Liv Cycling, the woman-centred arm of bicycle manufacturer Giant, was Tsao’s first international branding project as creative lead. He relished the opportunity to help the segment stand out against its masculine parent brand.
The rebrand of Taiwanese cafe chain Louisa Coffee is another success story for Tsao. Set on expansion, Louisa was keen to revamp its tired look. “It was a simple yet challenging design task—to make people believe Louisa sells really good coffee,” says Tsao. Directly following the 2018 rebrand, Louisa grew its retail outlet network by 50 percent.
In another rebranding project for global resin supplier Chimei, Tsao and his team stepped away from traditional brand identity design, creating a “performance-material-inspired identity system, which breaks the boundaries between 2D, 3D, display, and motion design.”
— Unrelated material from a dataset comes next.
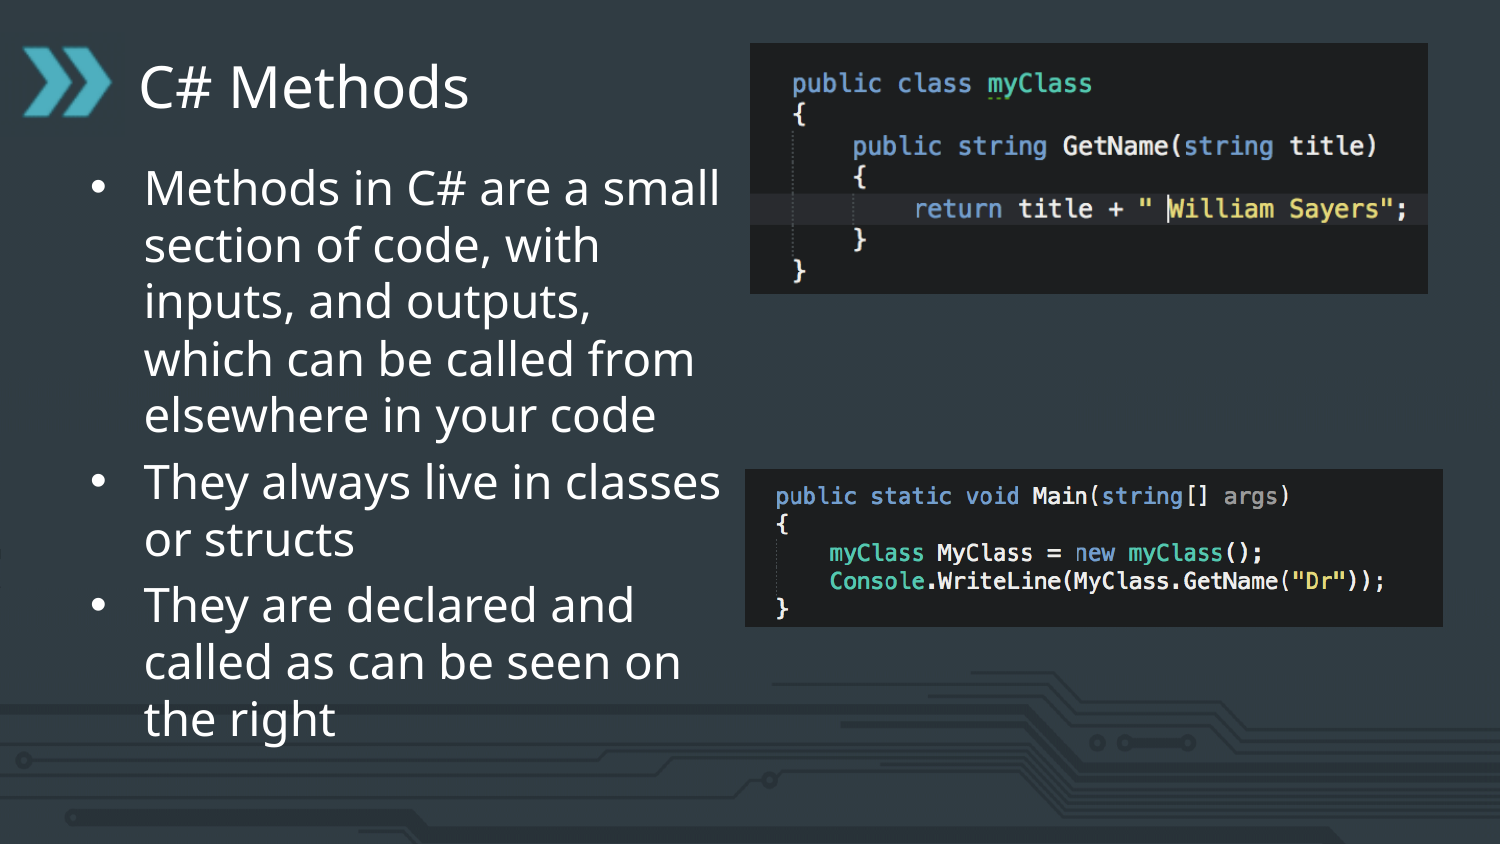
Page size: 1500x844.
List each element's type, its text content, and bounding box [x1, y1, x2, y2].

title C# Methods [123, 33, 1425, 137]
picture [0, 0, 1500, 844]
list Methods in C# are a small section of code, with inputs, and outputs, which can be called from elsewhere in your code They always live in classes or structs They are declared and called as can be seen on the right [75, 150, 750, 754]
In mid-2021, Tsao swapped his title of Creative Director for Managing Director, taking over the reins of the company from DDG founder and Taiwan branding trailblazer Mark Stocker. Heading up a company with a well-established reputation in business development, brand strategy, communications, and PR offers a unique set of challenges.
“The world we live in is changing rapidly, and so is the branding and marketing industry. I think it’s time to redefine what it means to be a successful brand,” Tsao says. “Previously, it was all about selling more products and making more money, but this is not enough for today’s businesses. To be successful, you need to be good: good to the environment, good to people, and good to society.”